MESLEĞİM İÇİN 5 YIL BEKLEDİM
DİLARA Karabulut ise Kaya’ya göre daha erken yaşta itfaiyeci olmayı kafasına koymuş. Karabulut, “Ben hem lisede hem üniversitede itfaiyecilik okudum. Ama mezun olduktan sonra 5 yıl boyunca hiçbir yerde kadın itfaiyeci alımı olmadığı için mesleğimi yapamadım. Bu süreçte mağazada çalıştım. Son olarak hukuk bürosunda çalışırken kadınlara yönelik itfaiye alımları olacağını duydum ve hazırlanmaya başladım” diyor. 25 yaşındaki Karabulut mesleğe başladığı günleri şöyle anlatıyor: “Zorlu sınavlar ve zorlu eğitimlerin ardından staj dönemimiz başladı. Tam o sırada Marmaris yangınları başladı ve her ekipten bir iki kişi yangınlara gitti. Ekiplerde eksilme olunca bizi de ufak ufak mesleğe başlattılar. O süreç hepimiz için çok eğitici oldu.”

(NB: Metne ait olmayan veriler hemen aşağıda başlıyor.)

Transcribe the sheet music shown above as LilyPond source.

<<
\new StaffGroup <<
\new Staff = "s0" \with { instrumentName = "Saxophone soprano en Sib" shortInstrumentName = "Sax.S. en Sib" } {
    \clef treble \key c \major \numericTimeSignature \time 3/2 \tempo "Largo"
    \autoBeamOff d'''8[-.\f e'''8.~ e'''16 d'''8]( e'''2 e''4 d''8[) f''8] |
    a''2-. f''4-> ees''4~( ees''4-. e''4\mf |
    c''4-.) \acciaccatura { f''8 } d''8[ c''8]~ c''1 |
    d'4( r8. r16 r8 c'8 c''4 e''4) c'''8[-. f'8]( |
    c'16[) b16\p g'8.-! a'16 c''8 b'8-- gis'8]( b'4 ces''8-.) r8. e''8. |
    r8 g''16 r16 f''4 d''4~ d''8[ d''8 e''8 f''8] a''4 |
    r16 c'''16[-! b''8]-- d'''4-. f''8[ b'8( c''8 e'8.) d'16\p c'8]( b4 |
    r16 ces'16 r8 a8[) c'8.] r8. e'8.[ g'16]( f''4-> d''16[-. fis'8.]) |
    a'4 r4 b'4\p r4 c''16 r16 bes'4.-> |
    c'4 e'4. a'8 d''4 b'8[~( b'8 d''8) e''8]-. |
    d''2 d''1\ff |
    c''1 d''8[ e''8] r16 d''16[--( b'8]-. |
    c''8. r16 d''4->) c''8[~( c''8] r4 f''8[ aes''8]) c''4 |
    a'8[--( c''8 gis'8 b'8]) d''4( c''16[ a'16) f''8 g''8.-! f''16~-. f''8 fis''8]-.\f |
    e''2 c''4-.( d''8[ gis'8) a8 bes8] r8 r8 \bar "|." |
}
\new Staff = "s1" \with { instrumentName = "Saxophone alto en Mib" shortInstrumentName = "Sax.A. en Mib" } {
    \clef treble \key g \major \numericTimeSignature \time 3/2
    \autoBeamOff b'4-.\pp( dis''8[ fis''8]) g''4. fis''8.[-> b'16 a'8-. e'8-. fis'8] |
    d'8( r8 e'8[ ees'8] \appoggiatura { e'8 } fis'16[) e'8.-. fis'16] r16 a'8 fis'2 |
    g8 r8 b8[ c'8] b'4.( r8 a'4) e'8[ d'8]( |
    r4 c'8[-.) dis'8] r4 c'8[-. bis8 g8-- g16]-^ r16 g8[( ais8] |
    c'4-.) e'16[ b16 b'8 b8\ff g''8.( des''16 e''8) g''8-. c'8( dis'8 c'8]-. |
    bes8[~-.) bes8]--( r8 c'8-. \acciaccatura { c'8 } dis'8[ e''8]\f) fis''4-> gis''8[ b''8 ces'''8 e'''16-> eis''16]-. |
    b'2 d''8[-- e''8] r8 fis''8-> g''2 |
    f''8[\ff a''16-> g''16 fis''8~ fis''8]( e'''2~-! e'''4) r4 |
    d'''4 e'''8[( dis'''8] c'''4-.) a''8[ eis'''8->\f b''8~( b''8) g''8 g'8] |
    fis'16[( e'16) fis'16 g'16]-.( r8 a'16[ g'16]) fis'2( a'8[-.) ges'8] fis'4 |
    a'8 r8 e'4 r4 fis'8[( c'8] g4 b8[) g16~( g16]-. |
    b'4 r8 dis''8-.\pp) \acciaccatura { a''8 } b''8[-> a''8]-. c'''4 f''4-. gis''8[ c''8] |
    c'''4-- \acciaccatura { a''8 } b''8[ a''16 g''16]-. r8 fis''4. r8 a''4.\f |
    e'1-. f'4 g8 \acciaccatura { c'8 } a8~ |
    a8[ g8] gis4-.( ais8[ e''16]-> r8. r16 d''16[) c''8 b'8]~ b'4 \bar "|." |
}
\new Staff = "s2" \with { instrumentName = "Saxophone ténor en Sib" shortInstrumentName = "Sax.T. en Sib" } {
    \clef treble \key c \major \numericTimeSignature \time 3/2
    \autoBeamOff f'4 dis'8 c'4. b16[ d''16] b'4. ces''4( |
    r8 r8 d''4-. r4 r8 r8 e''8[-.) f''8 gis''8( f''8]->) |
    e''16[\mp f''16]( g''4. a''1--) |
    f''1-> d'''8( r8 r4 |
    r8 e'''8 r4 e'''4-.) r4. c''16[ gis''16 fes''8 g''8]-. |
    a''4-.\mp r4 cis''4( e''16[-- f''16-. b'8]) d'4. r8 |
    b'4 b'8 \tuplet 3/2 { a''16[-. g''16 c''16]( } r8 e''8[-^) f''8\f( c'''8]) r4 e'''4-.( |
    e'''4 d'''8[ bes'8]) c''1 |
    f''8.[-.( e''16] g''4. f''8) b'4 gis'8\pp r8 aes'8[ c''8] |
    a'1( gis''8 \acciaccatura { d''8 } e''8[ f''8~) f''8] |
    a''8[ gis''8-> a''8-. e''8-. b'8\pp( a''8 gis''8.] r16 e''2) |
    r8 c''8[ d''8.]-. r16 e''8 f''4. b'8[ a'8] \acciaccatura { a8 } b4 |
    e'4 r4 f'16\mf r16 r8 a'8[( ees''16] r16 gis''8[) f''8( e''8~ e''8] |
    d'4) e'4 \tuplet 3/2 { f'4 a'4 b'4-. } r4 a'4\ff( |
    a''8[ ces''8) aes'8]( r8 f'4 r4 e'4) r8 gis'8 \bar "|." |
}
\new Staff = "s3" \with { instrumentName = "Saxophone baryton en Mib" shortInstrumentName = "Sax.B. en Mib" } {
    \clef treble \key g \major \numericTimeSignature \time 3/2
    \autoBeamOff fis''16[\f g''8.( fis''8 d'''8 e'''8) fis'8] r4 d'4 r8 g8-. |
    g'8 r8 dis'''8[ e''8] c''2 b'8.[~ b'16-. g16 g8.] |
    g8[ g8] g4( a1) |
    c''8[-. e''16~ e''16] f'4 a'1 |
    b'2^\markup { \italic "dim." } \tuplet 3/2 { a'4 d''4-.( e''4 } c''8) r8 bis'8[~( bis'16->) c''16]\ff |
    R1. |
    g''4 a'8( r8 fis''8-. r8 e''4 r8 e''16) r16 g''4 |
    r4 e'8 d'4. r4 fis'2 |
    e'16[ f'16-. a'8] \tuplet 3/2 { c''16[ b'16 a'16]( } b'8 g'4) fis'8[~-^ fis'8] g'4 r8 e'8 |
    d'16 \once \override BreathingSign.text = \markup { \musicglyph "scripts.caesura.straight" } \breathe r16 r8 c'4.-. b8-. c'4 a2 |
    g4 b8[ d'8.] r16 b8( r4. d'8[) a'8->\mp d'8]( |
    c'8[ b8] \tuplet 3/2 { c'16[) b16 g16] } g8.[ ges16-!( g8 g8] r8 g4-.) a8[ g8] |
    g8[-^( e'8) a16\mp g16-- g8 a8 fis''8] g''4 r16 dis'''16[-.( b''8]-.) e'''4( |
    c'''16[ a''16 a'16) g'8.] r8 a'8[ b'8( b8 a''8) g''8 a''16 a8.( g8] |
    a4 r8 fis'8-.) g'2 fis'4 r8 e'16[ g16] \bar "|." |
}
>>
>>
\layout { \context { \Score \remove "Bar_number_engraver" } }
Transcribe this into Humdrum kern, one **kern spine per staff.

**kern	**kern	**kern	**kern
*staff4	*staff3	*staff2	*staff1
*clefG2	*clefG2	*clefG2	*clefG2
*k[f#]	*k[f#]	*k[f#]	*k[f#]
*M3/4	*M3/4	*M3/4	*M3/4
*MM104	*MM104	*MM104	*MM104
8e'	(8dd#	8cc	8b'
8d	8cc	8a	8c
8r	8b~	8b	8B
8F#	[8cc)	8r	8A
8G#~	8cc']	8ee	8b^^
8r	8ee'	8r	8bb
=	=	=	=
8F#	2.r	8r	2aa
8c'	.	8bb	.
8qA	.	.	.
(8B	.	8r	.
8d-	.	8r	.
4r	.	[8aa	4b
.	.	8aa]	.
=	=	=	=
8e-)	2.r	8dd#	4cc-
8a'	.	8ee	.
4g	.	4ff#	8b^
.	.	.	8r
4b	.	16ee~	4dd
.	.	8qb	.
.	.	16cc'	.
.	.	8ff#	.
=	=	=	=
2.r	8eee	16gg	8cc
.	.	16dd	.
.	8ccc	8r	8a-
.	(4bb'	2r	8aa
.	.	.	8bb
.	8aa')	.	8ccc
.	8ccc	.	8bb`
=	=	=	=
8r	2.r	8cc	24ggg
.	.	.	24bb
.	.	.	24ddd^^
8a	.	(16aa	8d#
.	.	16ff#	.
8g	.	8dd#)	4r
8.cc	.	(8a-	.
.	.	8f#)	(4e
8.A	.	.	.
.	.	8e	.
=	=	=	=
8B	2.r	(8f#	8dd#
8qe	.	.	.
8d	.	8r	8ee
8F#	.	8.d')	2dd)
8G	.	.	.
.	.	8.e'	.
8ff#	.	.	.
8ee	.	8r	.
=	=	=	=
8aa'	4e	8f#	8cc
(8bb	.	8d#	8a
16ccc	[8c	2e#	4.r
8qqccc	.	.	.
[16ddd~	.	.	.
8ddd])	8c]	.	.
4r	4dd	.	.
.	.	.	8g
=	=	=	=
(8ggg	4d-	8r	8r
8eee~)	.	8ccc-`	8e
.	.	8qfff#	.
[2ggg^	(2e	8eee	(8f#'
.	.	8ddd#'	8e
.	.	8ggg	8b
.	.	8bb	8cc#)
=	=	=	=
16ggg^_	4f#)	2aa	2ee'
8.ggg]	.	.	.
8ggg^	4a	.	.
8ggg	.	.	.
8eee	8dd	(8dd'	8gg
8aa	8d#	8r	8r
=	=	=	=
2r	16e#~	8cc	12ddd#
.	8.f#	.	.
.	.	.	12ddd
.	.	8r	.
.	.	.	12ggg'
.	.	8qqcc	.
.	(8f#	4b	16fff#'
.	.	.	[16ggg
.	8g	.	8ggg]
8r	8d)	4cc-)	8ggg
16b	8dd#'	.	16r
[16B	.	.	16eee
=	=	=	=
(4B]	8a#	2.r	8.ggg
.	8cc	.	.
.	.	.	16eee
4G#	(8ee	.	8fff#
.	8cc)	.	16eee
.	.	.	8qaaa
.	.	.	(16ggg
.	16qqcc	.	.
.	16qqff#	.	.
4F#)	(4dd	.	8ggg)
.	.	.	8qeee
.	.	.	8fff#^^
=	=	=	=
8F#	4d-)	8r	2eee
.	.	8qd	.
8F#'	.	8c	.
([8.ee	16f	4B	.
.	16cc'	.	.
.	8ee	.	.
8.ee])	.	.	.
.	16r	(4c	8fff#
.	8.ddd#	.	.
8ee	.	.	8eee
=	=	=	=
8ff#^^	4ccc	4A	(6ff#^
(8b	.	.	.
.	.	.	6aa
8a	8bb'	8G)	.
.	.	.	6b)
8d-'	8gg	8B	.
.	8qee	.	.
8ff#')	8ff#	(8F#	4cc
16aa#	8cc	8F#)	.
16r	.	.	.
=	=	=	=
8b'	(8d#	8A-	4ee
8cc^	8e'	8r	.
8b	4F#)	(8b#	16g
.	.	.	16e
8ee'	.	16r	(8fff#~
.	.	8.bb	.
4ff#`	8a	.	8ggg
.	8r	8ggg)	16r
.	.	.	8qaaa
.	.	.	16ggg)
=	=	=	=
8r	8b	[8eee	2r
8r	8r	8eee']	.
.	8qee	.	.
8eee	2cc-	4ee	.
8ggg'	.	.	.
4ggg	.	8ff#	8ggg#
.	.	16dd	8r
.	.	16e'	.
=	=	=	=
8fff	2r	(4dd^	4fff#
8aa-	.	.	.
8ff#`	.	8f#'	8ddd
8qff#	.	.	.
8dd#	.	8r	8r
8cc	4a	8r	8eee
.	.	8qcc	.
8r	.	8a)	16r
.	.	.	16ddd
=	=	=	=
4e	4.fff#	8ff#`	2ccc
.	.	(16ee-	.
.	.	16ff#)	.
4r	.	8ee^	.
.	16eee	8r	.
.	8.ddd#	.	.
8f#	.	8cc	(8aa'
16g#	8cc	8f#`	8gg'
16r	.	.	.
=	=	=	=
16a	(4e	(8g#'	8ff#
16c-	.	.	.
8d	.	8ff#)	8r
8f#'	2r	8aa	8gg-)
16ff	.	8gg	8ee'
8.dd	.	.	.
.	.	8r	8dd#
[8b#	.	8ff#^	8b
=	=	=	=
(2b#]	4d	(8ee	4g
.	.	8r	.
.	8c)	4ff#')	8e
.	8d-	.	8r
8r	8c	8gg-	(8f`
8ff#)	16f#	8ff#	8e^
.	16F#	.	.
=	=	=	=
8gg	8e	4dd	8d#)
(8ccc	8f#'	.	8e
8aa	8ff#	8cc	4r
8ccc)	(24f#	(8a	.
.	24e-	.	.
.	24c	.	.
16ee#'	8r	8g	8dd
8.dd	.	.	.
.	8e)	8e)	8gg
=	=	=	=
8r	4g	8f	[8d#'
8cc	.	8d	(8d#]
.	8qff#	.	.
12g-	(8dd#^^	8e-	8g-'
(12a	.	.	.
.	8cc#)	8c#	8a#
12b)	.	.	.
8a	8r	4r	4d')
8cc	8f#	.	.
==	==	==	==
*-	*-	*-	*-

‘BU MU SÖNDÜRECEK’ DEMESİNLER
Dilara Karabulut tüm bu zorluklara rağmen bazen vatandaşın verdiği negatif tepkilere isyan ediyor: “Benim zoruma giden bazı şeyler var. Biz orada canımızı ortaya koyuyoruz. Ancak bize ‘Şurayı söndürün, burayı söndürün’ diye müdahale eden, bize küfür eden, fiziki şiddet uygulamaya çalışan insanlar oluyor. Bazen sırf kadın olduğumuz için ‘Bu mu söndürecek benim evimi, bunun burada ne işi var, buna mı kaldık’ gibi sözler duyuyoruz. Oysa biz onlar için mücadele ediyoruz. Zaten yanan yanmış, daha fazla zarar olmasın, can kayıpları yaşanmasın diye tüm çabamız. Biz onları anlıyoruz. Orada evleri yanıyor, canları çok acıyor. Ama bu tip sözlü ve fiziki şiddet girişimleri sadece bizi değil tüm itfaiye teşkilatını üzüyor.”
KEMERBURGAZ YANGININDA SIRT SIRTA
24 saat çalışıp 48 saat izin yaptıklarını anlatan Dilara Karabulut, geçen haftaki büyük Kemerburgaz yangınını ise şöyle anlatıyor: Bir su deposu ama ön tarafı dev bir market deposu. Oraya ilk ulaşan ekip biz olduk. Ufak bir yangın sanarken 7 bin metrekareye yayılmış dev bir alanda yangın olduğunu gördük. Market deposundaki her şey çok yanıcıydı. O denli büyük bir yangını 15 saatte kontrol altına aldık. Bunun 12 saatinde sırtımızda 30 kiloluk ağırlık ve hortumla bir dakika bile oturmadık. Parmaklarım, yüzüm yandı eldivenleri değiştirip devam ettim. En büyük mutluluğumuz o yangında insan kaybı yaşanmadı.”
Tuba Kaya da “Öyle büyük bir depo ki peynirler erimiş alev topuna dönmüş. Balçık şeklindeki peynirlere basıp üzerinden su tutuyorsunuz. Bir noktada Dilara bana koşarak, ‘Arkandaki malzemeler devrilecek dikkat et’ demeye geldi. Tam o dediği anda dev şişeler çok yakınımıza devrildi” diye konuşuyor.